30.03.2020 11:00 di Redazione Perugia24.net   Vedi letture
Fonte: Antonello Menconi
Dal Governo le prime indicazioni che il 18 aprile niente riaprirà, ma se ne riparlerà solo più avanti

Sembra lontanissimo il ritorno alla normalità. Da quanto si legge sulla stampa è confermato che il 3 aprile verranno prorogate le disposizioni in atto fino al 18 aprile. Come ha lasciato intendere il ministro per gli Affari Regionali Francesco Boccia in un'intervista a SkyTg24 e di cui riprendiamo i contenuti, dopo quella data eventualmente si discuteranno i criteri per la riapertura, fermi restando alcuni divieti e limitazioni.

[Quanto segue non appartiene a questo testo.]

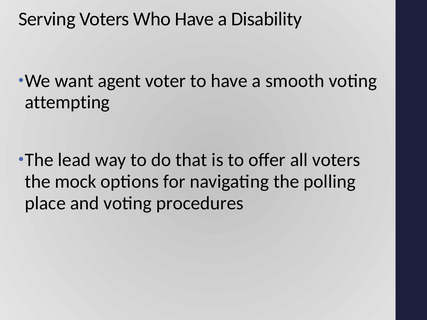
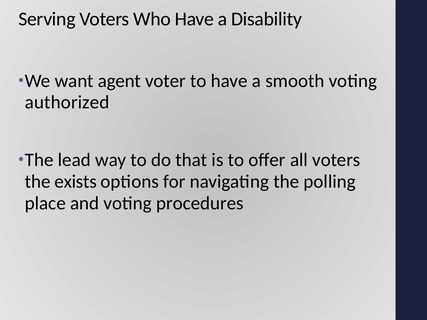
attempting: attempting -> authorized
mock: mock -> exists
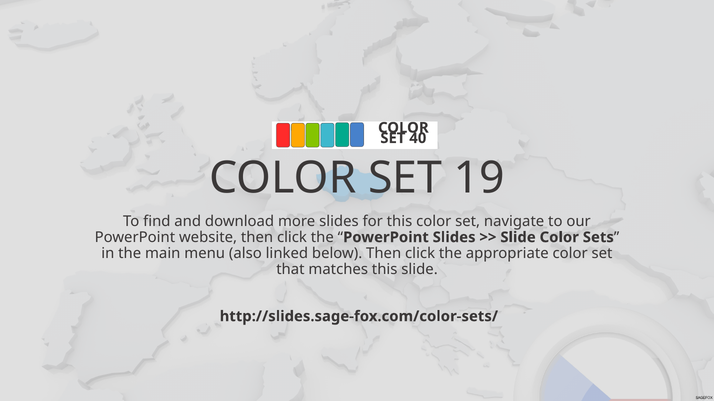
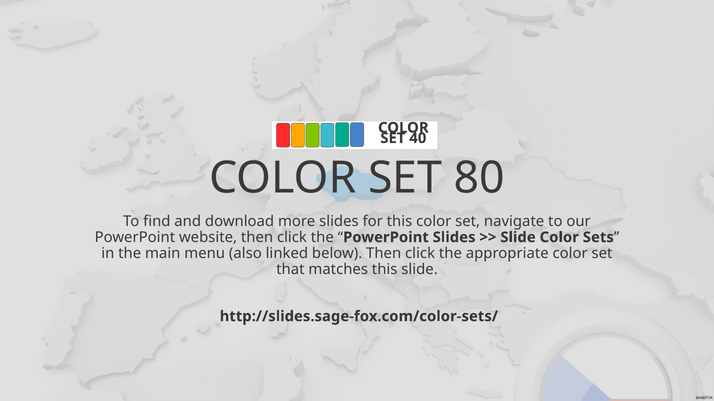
19: 19 -> 80
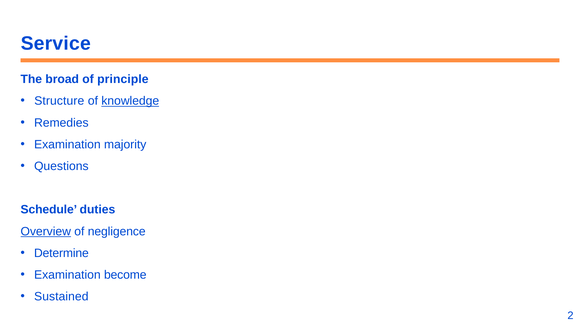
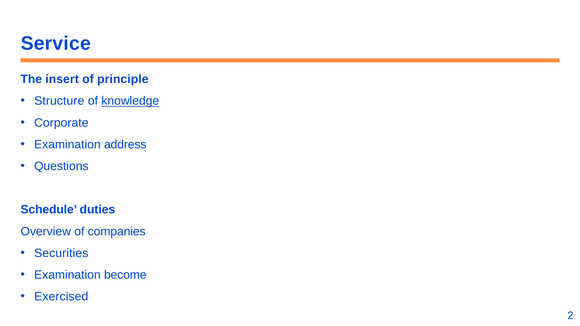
broad: broad -> insert
Remedies: Remedies -> Corporate
majority: majority -> address
Overview underline: present -> none
negligence: negligence -> companies
Determine: Determine -> Securities
Sustained: Sustained -> Exercised
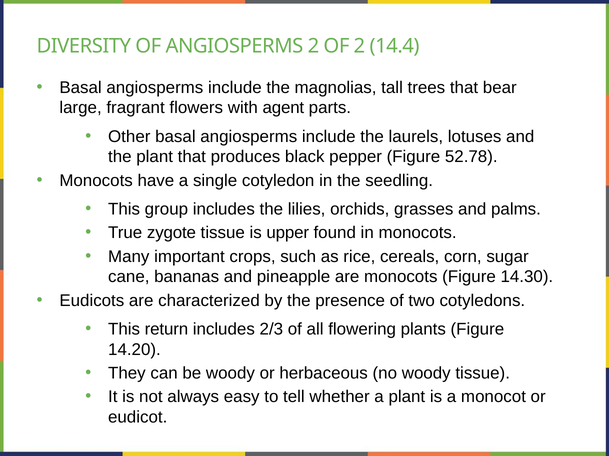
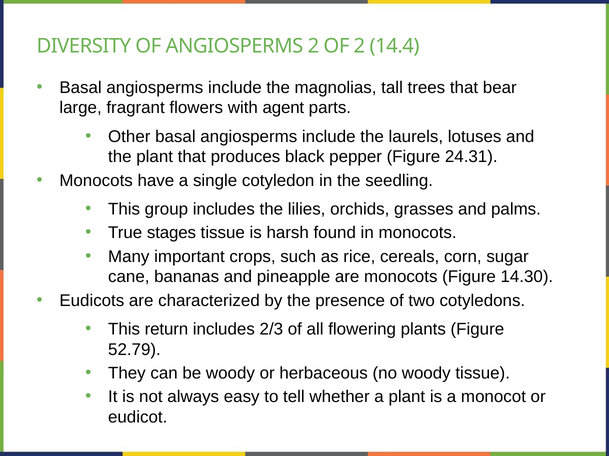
52.78: 52.78 -> 24.31
zygote: zygote -> stages
upper: upper -> harsh
14.20: 14.20 -> 52.79
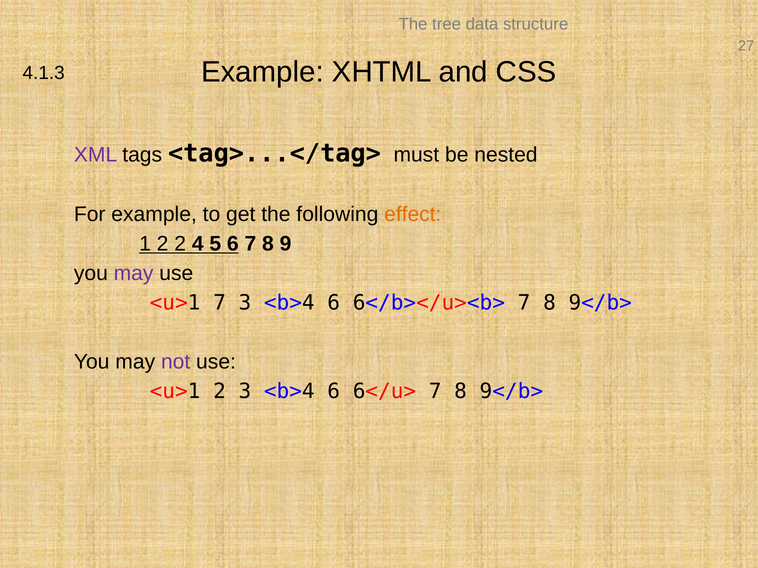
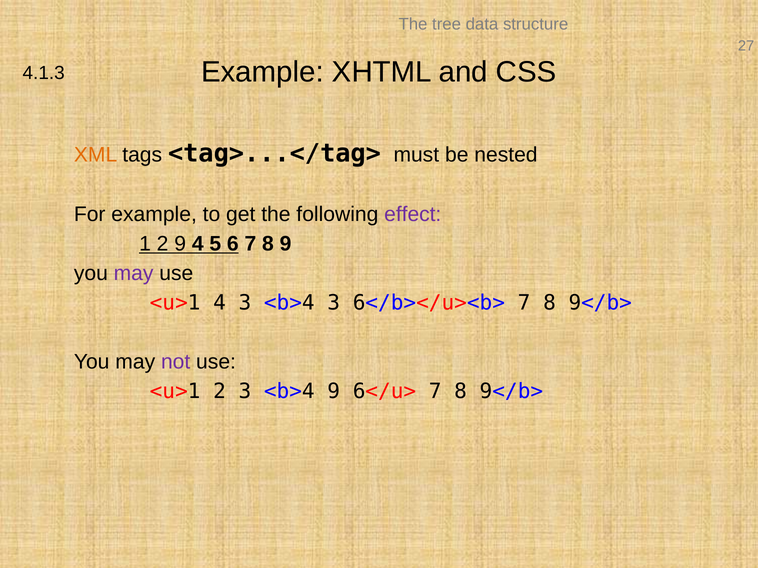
XML colour: purple -> orange
effect colour: orange -> purple
2 2: 2 -> 9
<u>1 7: 7 -> 4
6 at (334, 303): 6 -> 3
2 3 <b>4 6: 6 -> 9
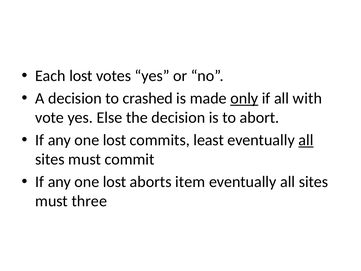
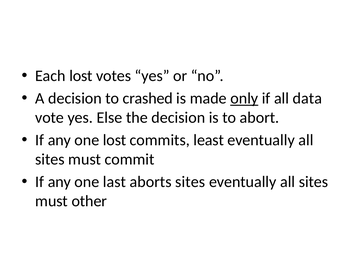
with: with -> data
all at (306, 140) underline: present -> none
lost at (115, 182): lost -> last
aborts item: item -> sites
three: three -> other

Il governo avrebbe già individuato quali saranno le ultime strutture a riaprire: discoteche, bar, ristoranti, cinema e teatri. Insomma, tutto l'intrattenimento e lo svago. Se riapertura ci sarà, insomma, una vita normale nel breve periodo è un miraggio. I primi a riprendere la loro attività saranno gli imprenditori della filiera alimentare e farmaceutica. Inoltre, fino al termine dell'epidemia, vi saranno misure strettissime per chi torna dall'estero. A Pasqua, inoltre, confermata la serrata e verranno intensificati i controlli delle forze dell'ordine per impedire che si esca di casa o si resti fuori dalla propria abitazione più del consentito. Dopo il 18 aprile, gli ultimi a riaprire saranno i luoghi ove è più difficile mantenere le distanze: discoteche, bar, pub, palestre, piscine e sale giochi. Forse verrà concessa la riapertura a qualche negozio fermo restando le distanze di un metro e la possibilità di entrare uno alla volta. Per quel che riguarda la riapertura di parrucchieri e centri estetici si guarderà l'andamento del contagio: si tratta di attività che hanno maggiore priorità ma ad alto rischio, poiché il contatto diretto con la clientela è ineludibile. Ovvio che, a questo punto, continua ad essere impossibile da ipotizzare la data del rientro a scuole dei ragazzi e dei bambini.